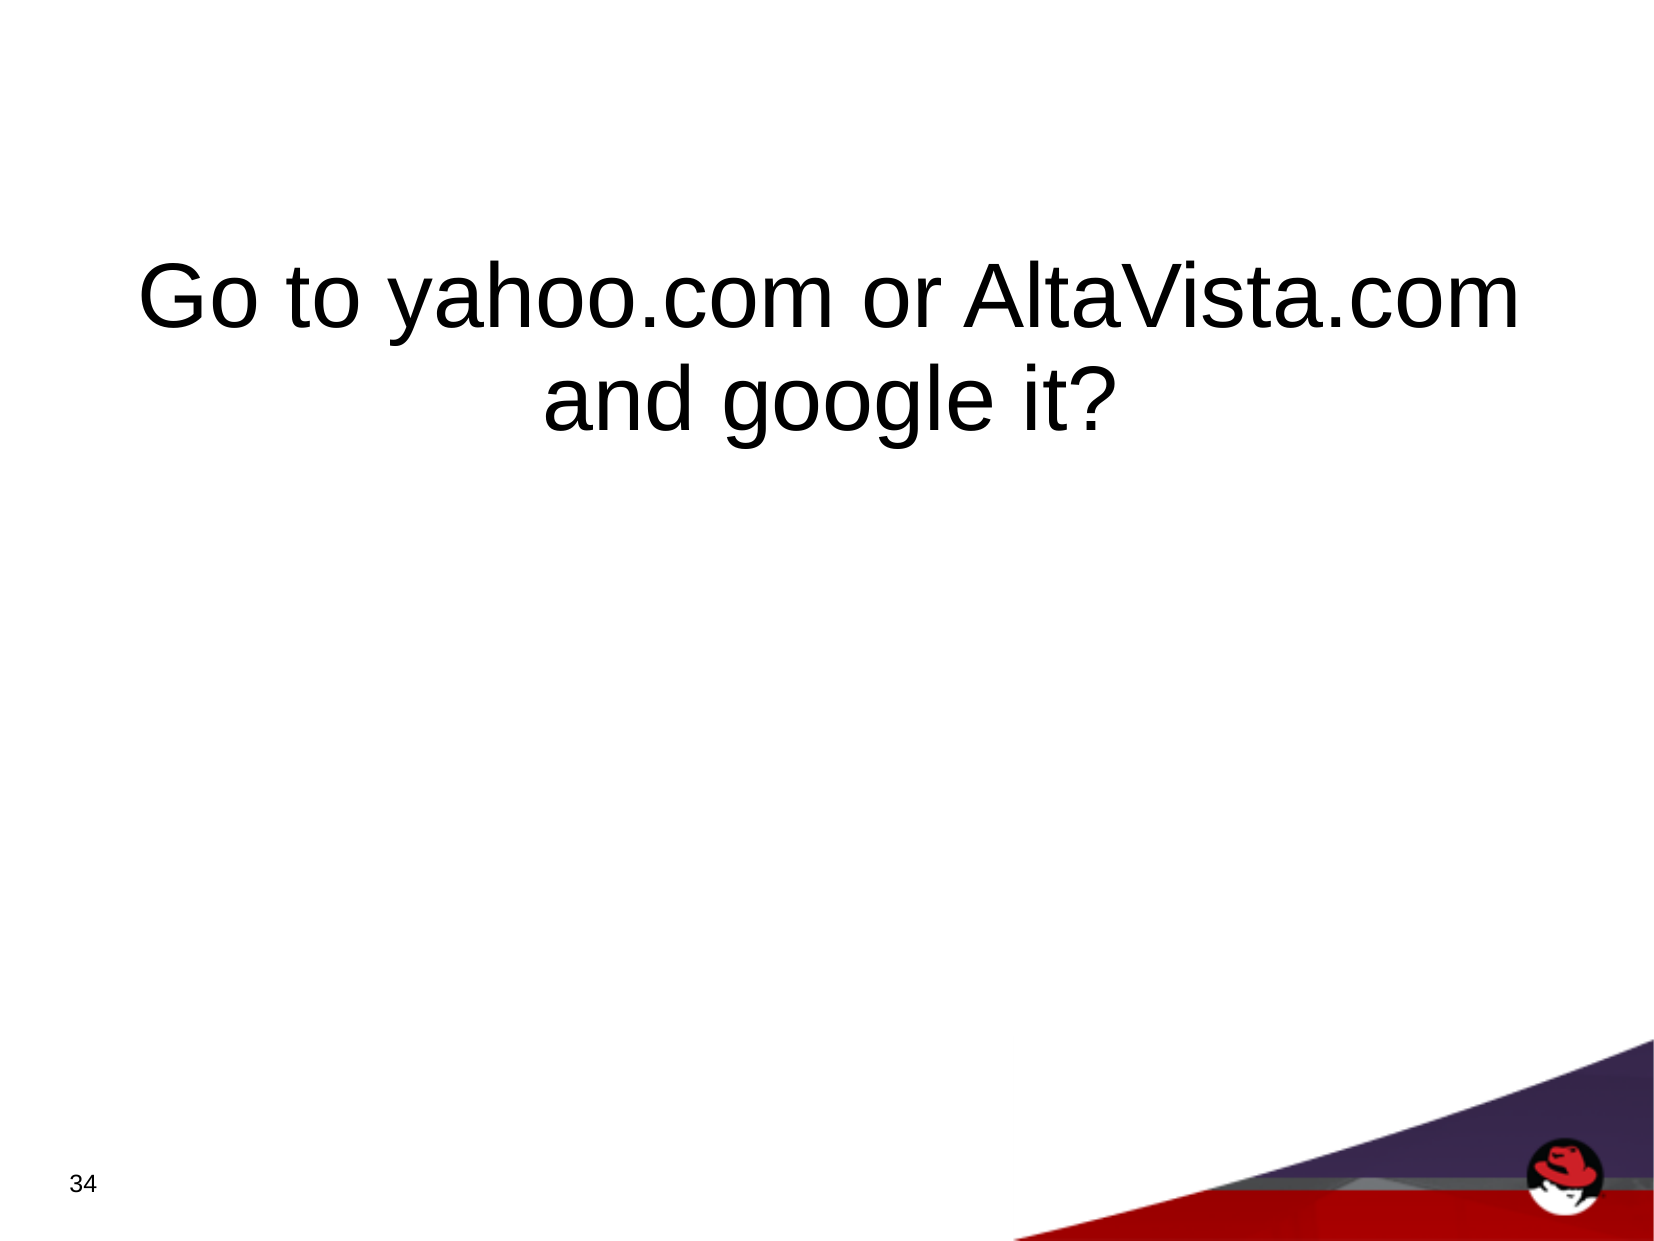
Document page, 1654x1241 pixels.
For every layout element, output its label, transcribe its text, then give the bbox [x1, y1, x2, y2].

picture [1012, 1036, 1654, 1241]
list Go to yahoo.com or AltaVista.com and google it? [86, 244, 1576, 1039]
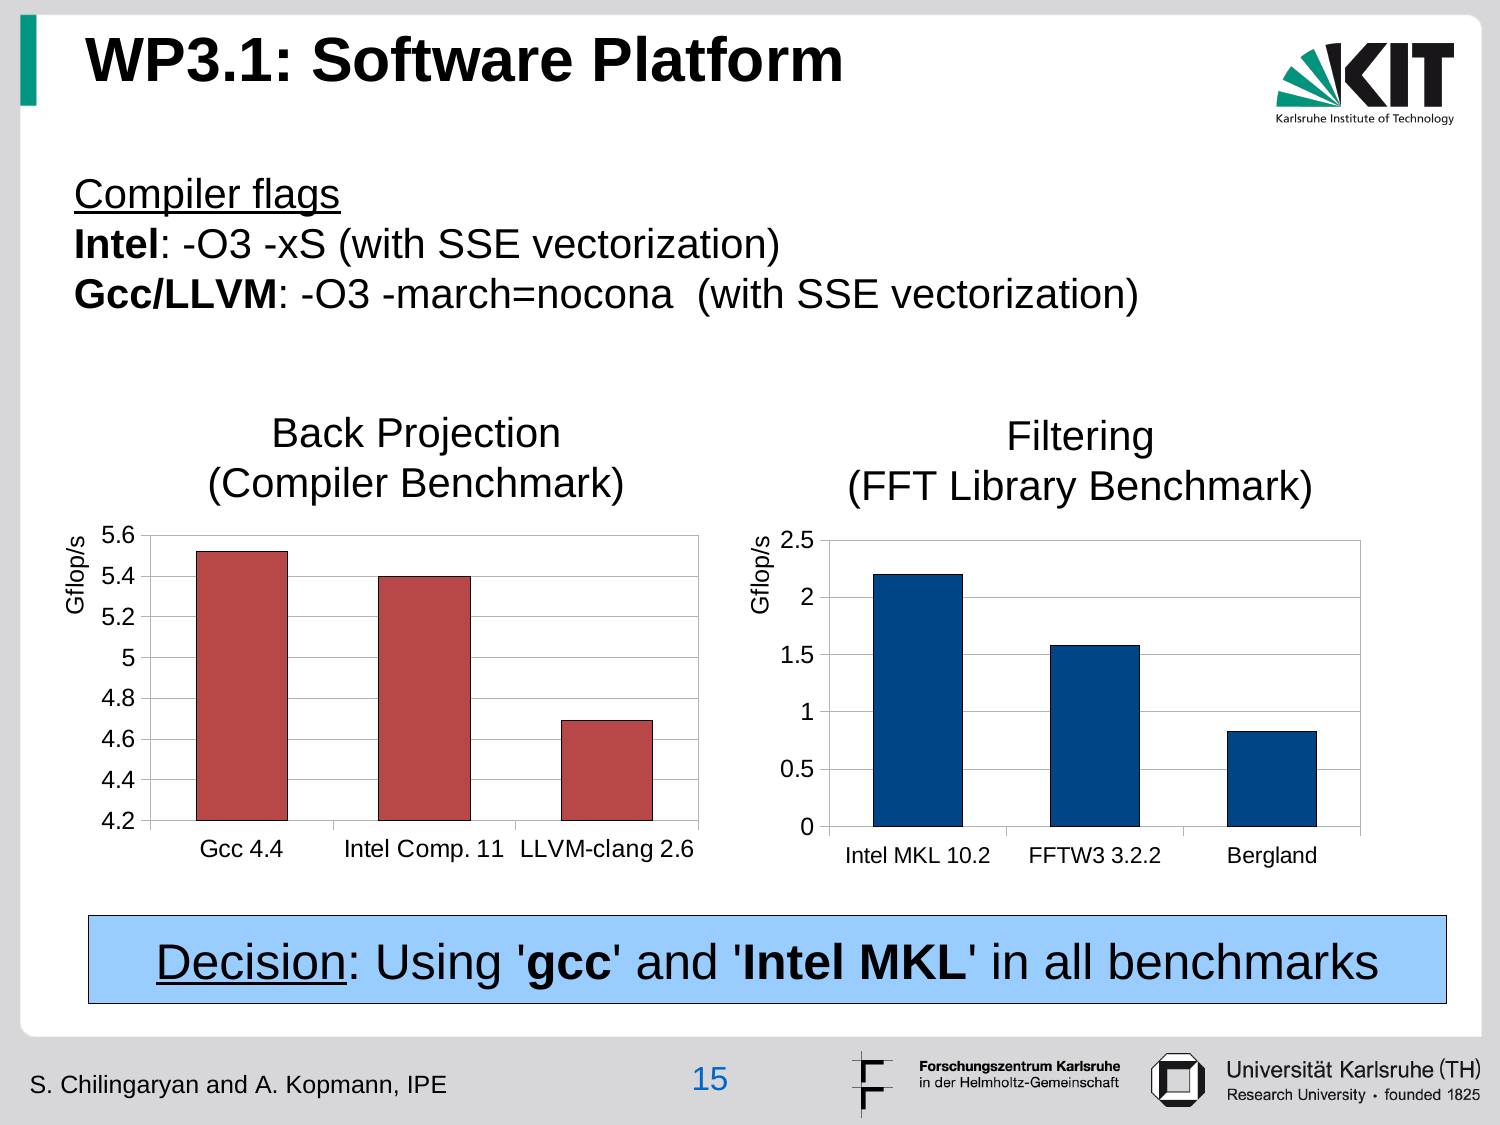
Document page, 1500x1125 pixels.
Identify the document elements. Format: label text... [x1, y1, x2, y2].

text_box Gflop/s [50, 447, 231, 632]
text_box Filtering (FFT Library Benchmark) [832, 401, 1329, 517]
title WP3.1: Software Platform [85, 0, 1141, 125]
text_box Compiler flags Intel: -O3 -xS (with SSE vectorization) Gcc/LLVM: -O3 -march=nocona (with SSE vectorization) [59, 159, 1388, 325]
text_box Gflop/s [735, 447, 916, 632]
chart [767, 518, 1386, 915]
picture [0, 0, 1500, 1125]
text_box Decision: Using 'gcc' and 'Intel MKL' in all benchmarks [88, 915, 1447, 1004]
chart [88, 513, 725, 915]
text_box Back Projection (Compiler Benchmark) [192, 398, 641, 513]
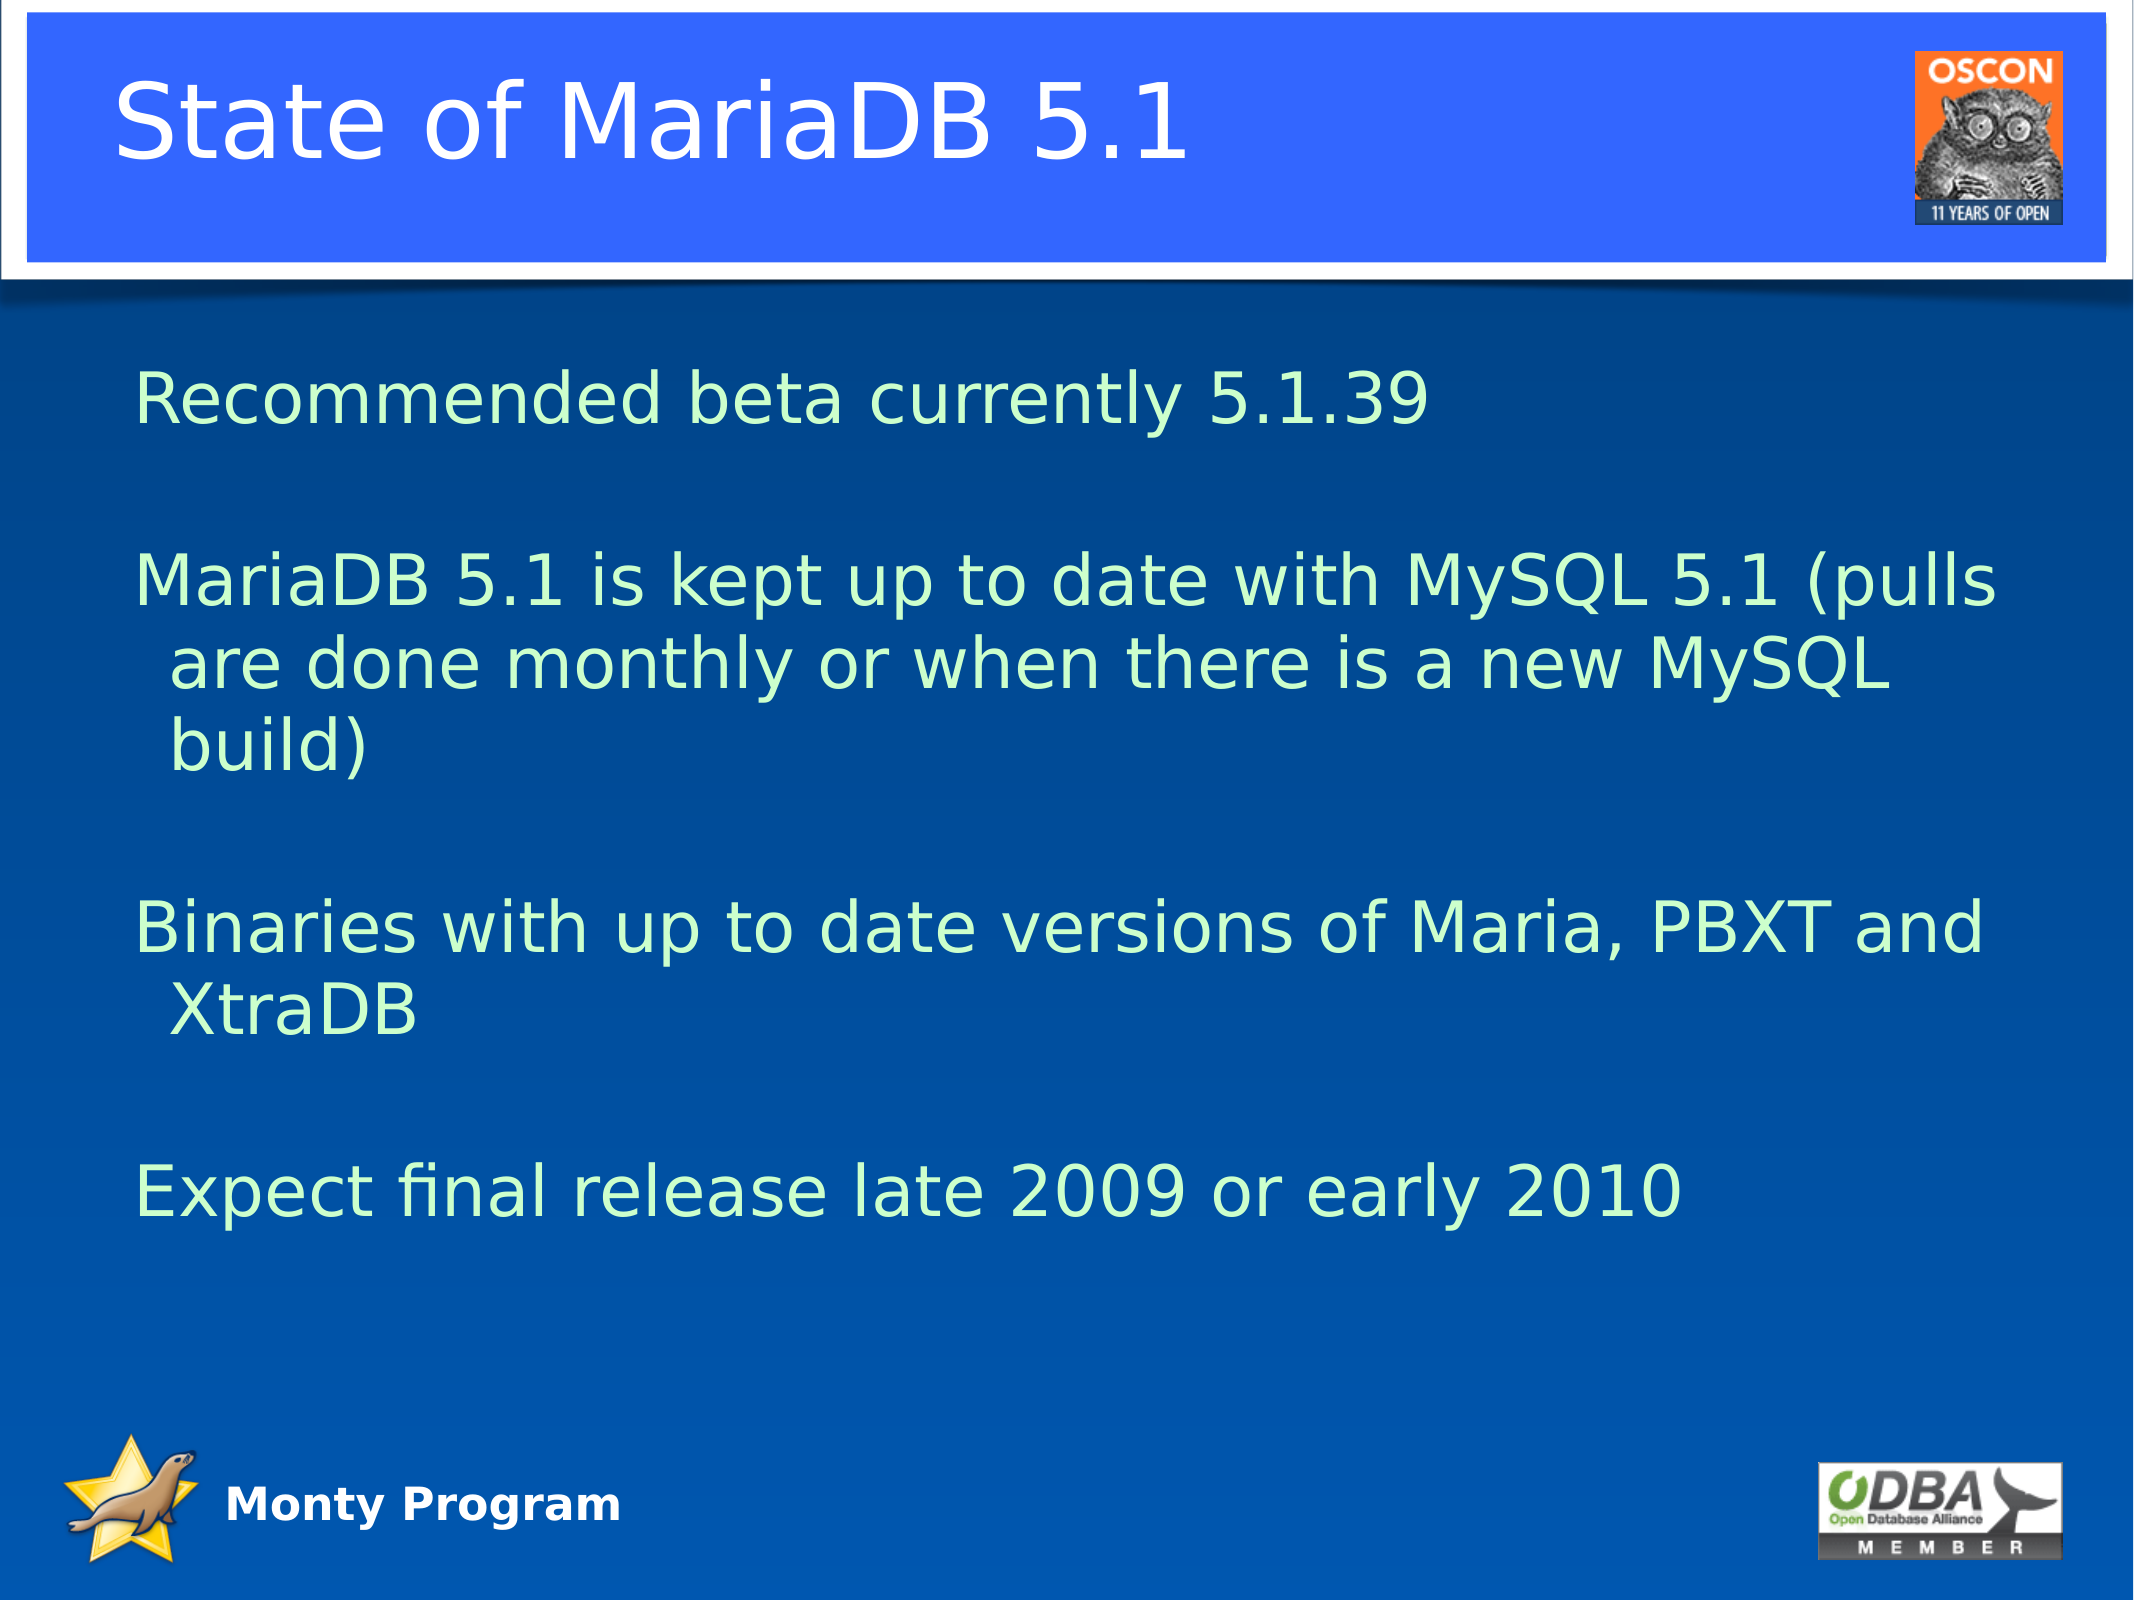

◆ ◆ ◆ ◆ ◆ ◆ ◆

**INSTRUCTIONS TO FOLLOW**. Please copy the items verbatim, beginning at the line that contains "Document page, 1500x1125 pixels." and stopping after the line that contains "text_box Gflop/s [735, 447, 916, 632]".

**SOLUTION TO THIS PROBLEM**.
Document page, 1500x1125 pixels.
Identify the document elements. Format: label text... [x1, y1, x2, y2].

text_box Gflop/s [50, 447, 231, 632]
text_box Filtering (FFT Library Benchmark) [832, 401, 1329, 517]
title WP3.1: Software Platform [85, 0, 1141, 125]
text_box Compiler flags Intel: -O3 -xS (with SSE vectorization) Gcc/LLVM: -O3 -march=nocona (with SSE vectorization) [59, 159, 1388, 325]
text_box Gflop/s [735, 447, 916, 632]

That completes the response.